### WHAT THE EXERCISE ASKS
Write each line of the material exactly as given, from the top through the line that contains "right knee: (619, 325)", and omit all pictures.

### RECORDS FOR THE TASK
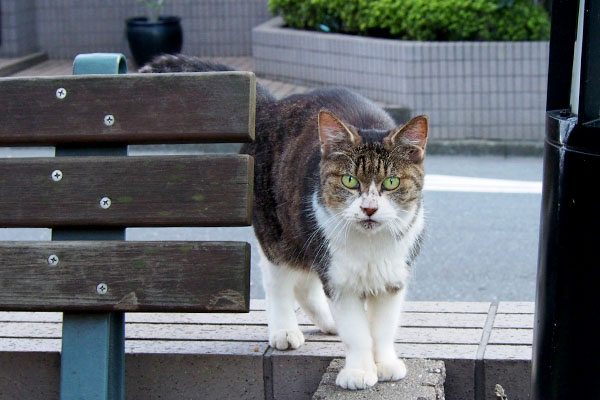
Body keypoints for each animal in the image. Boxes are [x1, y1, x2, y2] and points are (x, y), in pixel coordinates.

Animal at [143, 54, 428, 390]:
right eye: (349, 180)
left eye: (391, 183)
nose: (369, 208)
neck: (370, 246)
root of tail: (272, 105)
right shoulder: (338, 278)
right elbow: (357, 332)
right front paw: (359, 370)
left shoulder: (393, 276)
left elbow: (382, 328)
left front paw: (384, 364)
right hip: (280, 232)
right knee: (277, 278)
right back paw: (285, 331)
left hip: (305, 235)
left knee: (305, 284)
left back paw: (328, 323)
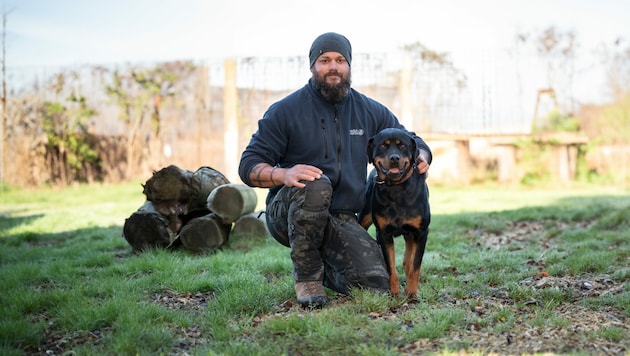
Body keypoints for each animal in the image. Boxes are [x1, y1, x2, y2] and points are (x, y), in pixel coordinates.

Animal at [360, 128, 430, 298]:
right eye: (383, 146)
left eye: (402, 146)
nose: (394, 158)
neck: (397, 188)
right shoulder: (383, 234)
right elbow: (390, 266)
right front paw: (394, 292)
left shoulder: (421, 232)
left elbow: (415, 265)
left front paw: (412, 293)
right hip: (365, 217)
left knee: (409, 257)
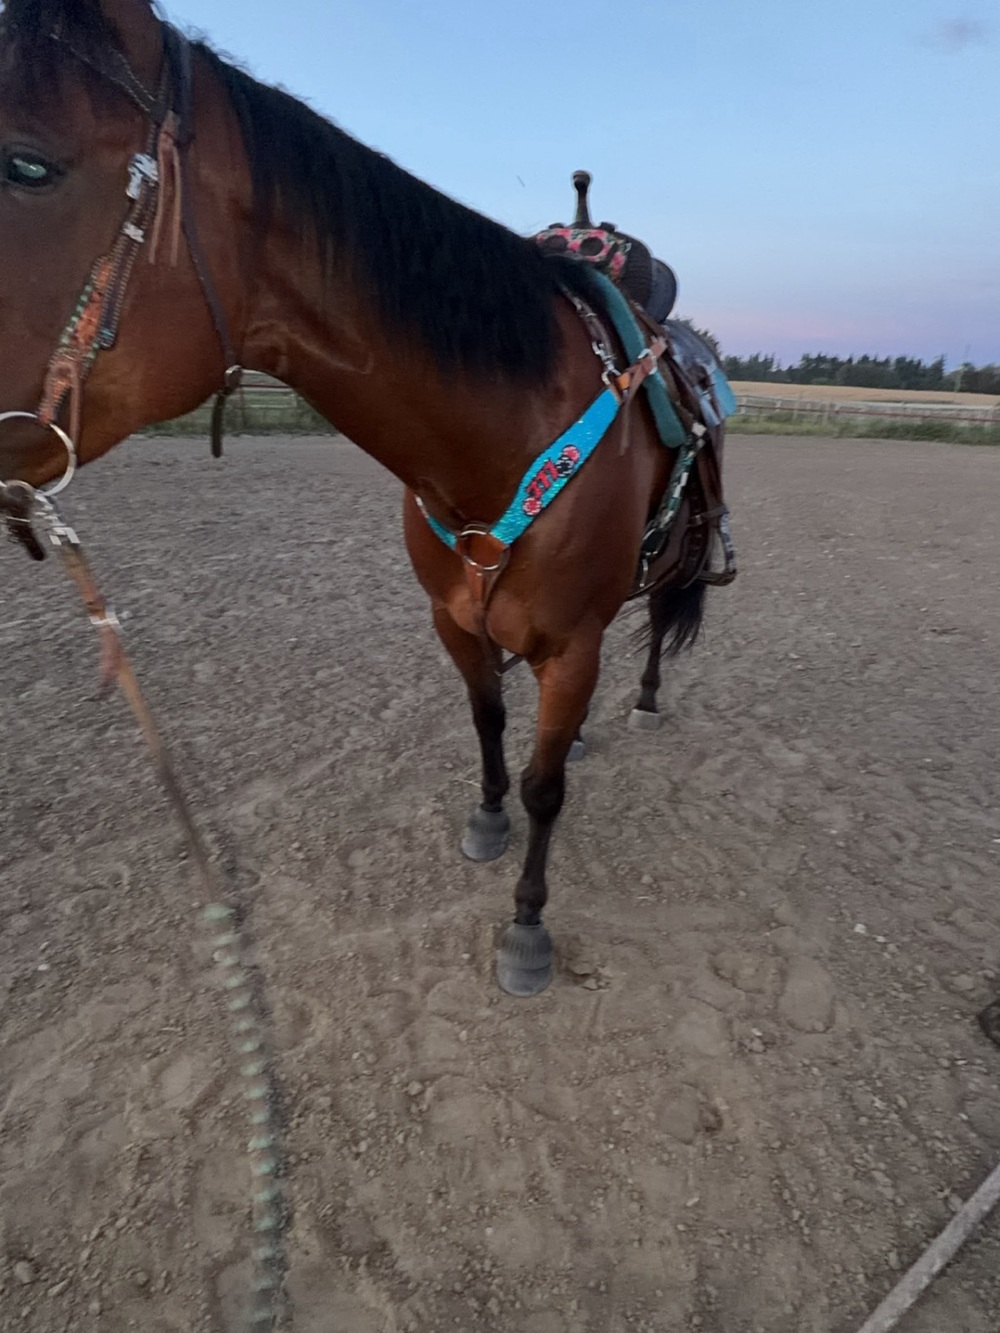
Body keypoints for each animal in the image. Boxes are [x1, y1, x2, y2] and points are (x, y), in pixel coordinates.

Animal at [0, 0, 735, 996]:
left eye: (27, 164)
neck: (496, 445)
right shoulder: (455, 619)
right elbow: (490, 721)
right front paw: (488, 818)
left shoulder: (569, 640)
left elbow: (546, 788)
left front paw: (528, 925)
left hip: (675, 564)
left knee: (657, 618)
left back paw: (647, 698)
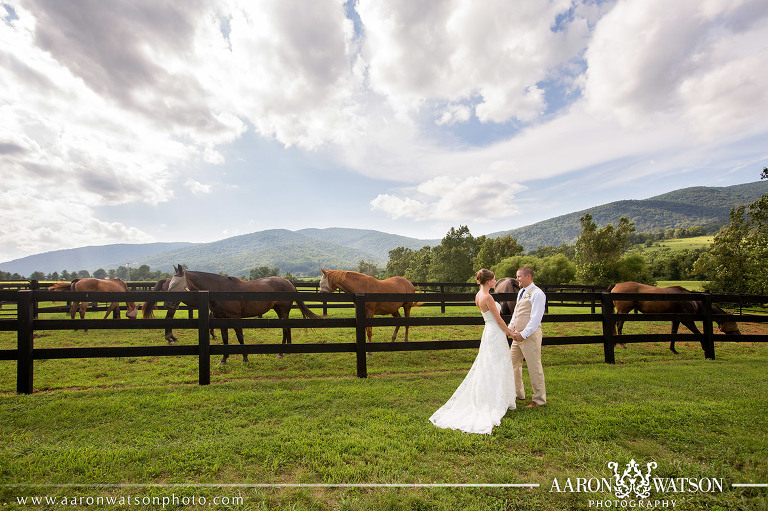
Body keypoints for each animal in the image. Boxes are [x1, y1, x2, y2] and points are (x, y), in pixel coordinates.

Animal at [166, 264, 322, 364]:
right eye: (170, 283)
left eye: (176, 284)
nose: (168, 304)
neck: (221, 291)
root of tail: (289, 282)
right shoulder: (220, 319)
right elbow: (225, 338)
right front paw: (224, 359)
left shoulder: (236, 318)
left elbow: (240, 337)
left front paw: (245, 358)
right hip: (279, 311)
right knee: (287, 329)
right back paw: (286, 351)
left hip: (283, 310)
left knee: (285, 329)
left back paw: (280, 354)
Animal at [608, 280, 740, 356]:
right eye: (732, 321)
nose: (739, 335)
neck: (694, 301)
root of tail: (616, 285)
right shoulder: (687, 320)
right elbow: (697, 333)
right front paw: (705, 347)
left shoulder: (676, 319)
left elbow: (673, 333)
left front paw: (673, 350)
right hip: (623, 311)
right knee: (619, 325)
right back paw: (622, 344)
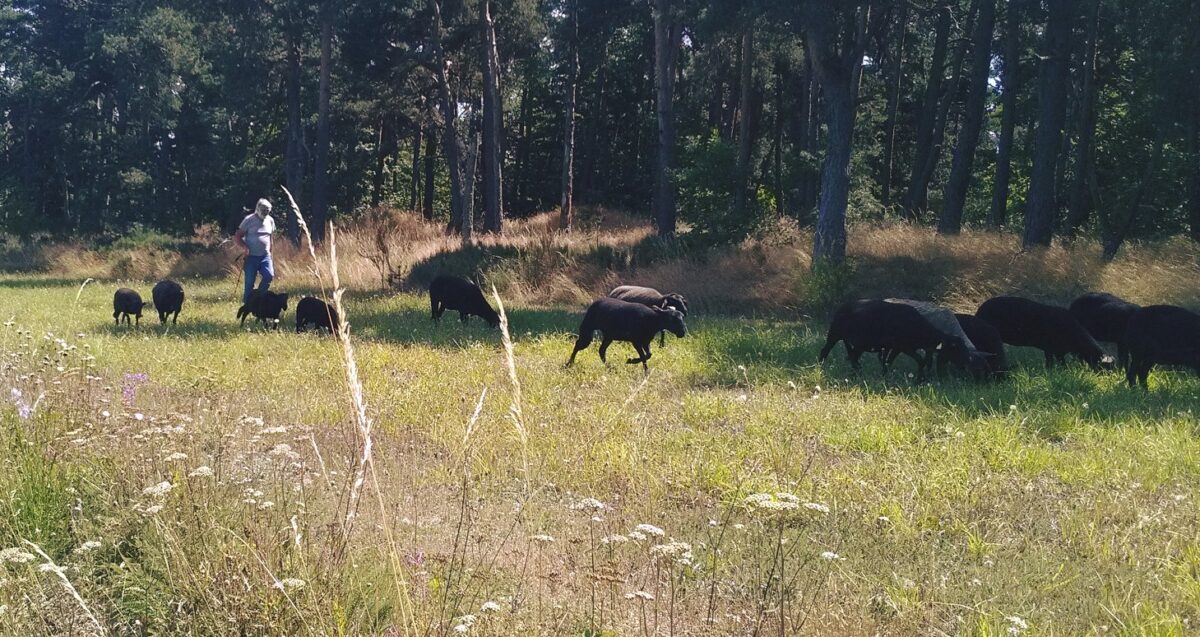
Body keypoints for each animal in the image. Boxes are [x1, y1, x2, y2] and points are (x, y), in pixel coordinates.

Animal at [820, 298, 988, 379]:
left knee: (854, 357)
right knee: (825, 351)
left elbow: (891, 362)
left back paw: (857, 372)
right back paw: (821, 368)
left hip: (858, 343)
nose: (966, 363)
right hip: (834, 334)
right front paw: (920, 378)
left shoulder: (899, 348)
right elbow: (921, 361)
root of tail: (844, 305)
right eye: (956, 348)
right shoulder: (903, 347)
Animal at [974, 296, 1113, 371]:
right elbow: (1050, 363)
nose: (1108, 379)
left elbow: (1062, 364)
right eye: (1105, 368)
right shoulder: (1050, 348)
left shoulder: (1059, 351)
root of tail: (979, 310)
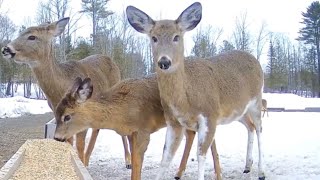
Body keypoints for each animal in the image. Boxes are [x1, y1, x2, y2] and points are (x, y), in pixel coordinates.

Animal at [0, 17, 131, 168]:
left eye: (32, 36)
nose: (6, 49)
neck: (60, 90)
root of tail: (112, 61)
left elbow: (79, 146)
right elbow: (69, 142)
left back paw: (128, 161)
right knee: (96, 129)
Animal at [52, 74, 222, 180]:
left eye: (67, 116)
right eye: (56, 113)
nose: (57, 137)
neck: (122, 110)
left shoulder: (143, 130)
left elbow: (137, 162)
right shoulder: (131, 132)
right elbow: (135, 162)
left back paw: (218, 175)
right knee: (194, 135)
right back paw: (179, 173)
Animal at [127, 1, 264, 180]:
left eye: (176, 37)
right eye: (154, 38)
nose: (164, 62)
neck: (185, 100)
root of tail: (255, 59)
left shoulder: (209, 115)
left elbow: (201, 155)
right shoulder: (174, 122)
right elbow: (165, 158)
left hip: (257, 100)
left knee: (260, 128)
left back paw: (261, 172)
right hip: (238, 111)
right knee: (250, 126)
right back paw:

### EXERCISE OUTPUT
Body keypoints for each animal in the image. Boxes are [x1, y1, x2, y2] and points are (x, y), in pixel coordinates.

Animal at [143, 54, 428, 390]:
right eye: (349, 180)
left eye: (391, 183)
nose: (369, 208)
neck: (370, 246)
root of tail: (272, 105)
right shoulder: (338, 278)
right elbow: (357, 332)
right front paw: (359, 370)
left shoulder: (393, 276)
left elbow: (382, 328)
left front paw: (384, 364)
right hip: (280, 232)
right knee: (277, 278)
right back paw: (285, 331)
left hip: (305, 235)
left knee: (305, 284)
left back paw: (328, 323)
Body keypoints for each animal in the image. Boxes are [x1, y1, x2, y2] and points are (x, y), in pixel coordinates.

Animal at [360, 128, 430, 298]:
right eye: (383, 146)
left eye: (402, 146)
nose: (394, 158)
neck: (397, 188)
right shoulder: (383, 234)
right elbow: (390, 266)
right front paw: (394, 292)
left shoulder: (421, 232)
left elbow: (415, 265)
left front paw: (412, 293)
right hip: (365, 217)
left knee: (409, 257)
Body keypoints for each animal in the image. Boxes are [x1, y1, x2, y2] and points are (x, y), in pixel coordinates.

Animal at [0, 0, 735, 996]:
left eye: (27, 164)
neck: (496, 445)
right shoulder: (455, 619)
right elbow: (490, 721)
right front paw: (488, 818)
left shoulder: (569, 640)
left elbow: (546, 788)
left front paw: (528, 925)
left hip: (675, 564)
left knee: (657, 618)
left back paw: (647, 698)
Body keypoints for each animal in the image. Boxes are [x1, y1, x2, y2] and points are (x, y), in pixel coordinates.

Animal at [166, 264, 322, 364]:
right eye: (170, 283)
left eye: (176, 284)
nose: (168, 304)
neck: (221, 291)
root of tail: (289, 282)
right shoulder: (220, 319)
right elbow: (225, 338)
right front paw: (224, 359)
left shoulder: (236, 318)
left elbow: (240, 337)
left front paw: (245, 358)
right hip: (279, 311)
right knee: (287, 329)
right back paw: (286, 351)
left hip: (283, 310)
left knee: (285, 329)
left back paw: (280, 354)
Animal at [608, 280, 740, 356]:
right eye: (732, 321)
nose: (739, 335)
neck: (694, 301)
root of tail: (616, 285)
right shoulder: (687, 320)
right elbow: (697, 333)
right front paw: (705, 347)
left shoulder: (676, 319)
left elbow: (673, 333)
left front paw: (673, 350)
right hip: (623, 311)
right knee: (619, 325)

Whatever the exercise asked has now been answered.